The vertebral column has two primary curves (concave anteriorly), which are in the thoracic and sacral regions, and two secondary or compensatory curves (concave posteriorly), which are in the cervical and lumbar regions.

Babies are born with only one C-shaped curve of the spine, called the primary curvature. In the thoracic and sacral regions this curve persists into adulthood owing to the shape of the vertebrae themselves. The secondary curves are postural and develop in the cervical and lumbar regions when, as infants, sufficient muscle strength is developed to hold the head up and to walk.

Typical Vertebrae

Although there are variations in the anatomy of vertebrae in different regions, all the vertebrae (with the exception of the first cervical vertebra (C1)) have three features in common

  1. A vertebral body
  2. A vertebral or neural arch consisting of:
    • Pedicles
    • Laminae
  3. A vertebral foramen

Neural Arch

Each neural arch supports seven processes allowing for the attachment of muscles and ligaments:

  1. A spinous process
    • The spinous process projects posteriorly and can usually be palpated through the skin
  2. Two transverse processes
    • The two transverse processes project laterally, one on each side, where the lamina meets the pedicle
  3. Four articular processes
    • Each lamina gives rise to a superior articular process and an inferior articular process. The two inferior articular processes of any vertebra articulate with the two superior articular processes of the vertebra below, by means of facets; these form the facet joints
    • The orientation of the facet joints varies between the different vertebrae, and determines the degree and direction of movement allowed in each region of the spine

Intervertebral Foramen

The pedicles of a typical vertebra are notched above and below.

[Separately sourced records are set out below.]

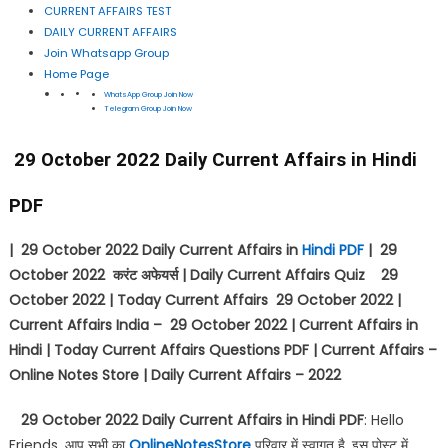
CURRENT AFFAIRS TEST
DAILY CURRENT AFFAIRS
Join Whatsapp Group
Home Page
WhatsApp Group Join Now
Telegram Group Join Now
29 October 2022 Daily Current Affairs in Hindi
PDF
| 29 October 2022 Daily Current Affairs in
Hindi PDF
| 29
October 2022
करंट अफेयर्स
| Daily Current Affairs Quiz 29
October 2022 | Today Current Affairs 29 October 2022 |
Current Affairs India – 29 October 2022 | Current Affairs in
Hindi | Today Current Affairs Questions PDF | Current Affairs –
Online Notes Store | Daily Current Affairs – 2022
29 October 2022 Daily Current Affairs in Hindi PDF
: Hello
Friends, आप सभी का
OnlineNotesStore
परिवार में स्वागत है, इस पोस्ट में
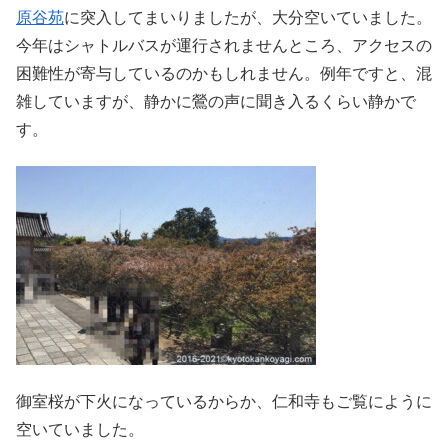
原谷苑
に突入してまいりましたが、大分空いていました。
今年はシャトルバスが運行されませんところ、アクセスの
困難性が寄与しているのかもしれません。例年ですと、混
雑していますが、静かに鶯の声に聞き入るくらい静かで
す。
御室桜が下火になっているからか、仁和寺もご覧にように
空いていました。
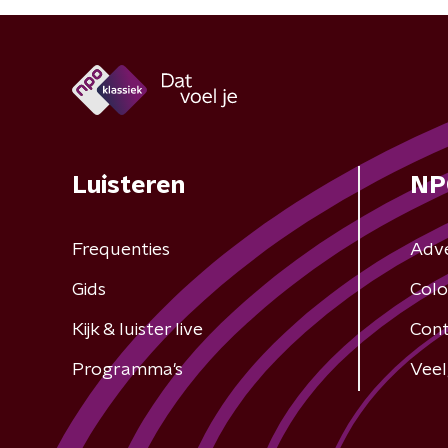
Luisteren
NP
Frequenties
Adv
Gids
Colo
Kijk & luister live
Cont
Programma's
Veel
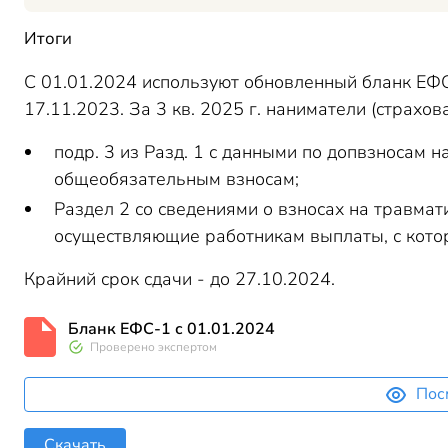
Итоги
С 01.01.2024 используют обновленный бланк ЕФ
17.11.2023. За 3 кв. 2025 г. наниматели (страхов
подр. 3 из Разд. 1 с данными по допвзносам 
общеобязательным взносам;
Раздел 2 со сведениями о взносах на травмат
осуществляющие работникам выплаты, с кото
Крайний срок сдачи - до 27.10.2024.
Бланк ЕФС-1 с 01.01.2024
Проверено экспертом
Пос
Скачать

The notches of two adjacent vertebrae form, one on either side, an intervertebral foramen, through which the ventral root of a spinal nerve exits the vertebral canal.

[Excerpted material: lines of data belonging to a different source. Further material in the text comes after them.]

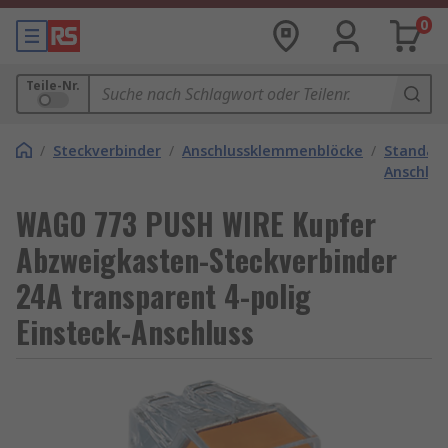
0
Teile-Nr.
/
Steckverbinder
/
Anschlussklemmenblöcke
/
Standar
Anschlu
WAGO 773 PUSH WIRE Kupfer
Abzweigkasten-Steckverbinder
24A transparent 4-polig
Einsteck-Anschluss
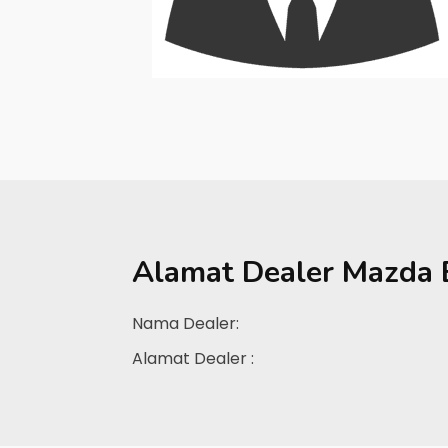
Alamat Dealer
Mazda 
Nama Dealer:
Alamat Dealer :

Boundaries of an invertebral foramen

  • Superiorly: Inferior vertebral notch on the pedicle of the vertebra above
  • Inferiorly: Superior vertebral notch on the pedicle of the vertebra below
  • Anteriorly: Posterolateral aspect of the bodies of the two adjacent vertebrae and the associated intervertebral disc
  • Posteriorly: Superior and inferior articular processes of the adjacent vertebrae forming a facet joint with its capsule

Intervetebrae Disc

Between each vertebral body is an intervertebral disc, a cartilaginous structure that provides articulation between adjacent vertebral bodies

Each disc has two parts:

  1. An annular ligament or annulus fibrosus on the outside, a dense, strong, fibrocartilaginous ring comprising the outer one-third of the disc
  2. A nucleus pulposus on the inside, an avascular semi-fluid core of gelatinous proteoglycans

Attachments of the intervertebral discs:

  • Hyaline cartilage: A thin layer of hyaline cartilage covers the superior and inferior surfaces of each vertebral body, to which each disc is adherent
  • Longitudinal ligaments: The discs are attached to the anterior longitudinal ligament in front (Fig 3) and the posterior longitudinal ligament behind

DISC PROLAPSE
If the nucleus pulposus herniates through the fibrous tissue surrounding it, it can put pressure on an individual nerve root or the spinal cord. This is a disc prolapse, or in layman’s terms, a ‘slipped disc’.

Intervertebral disc degeneration leading to prolapse is most common at the top and bottom of the lumbar region.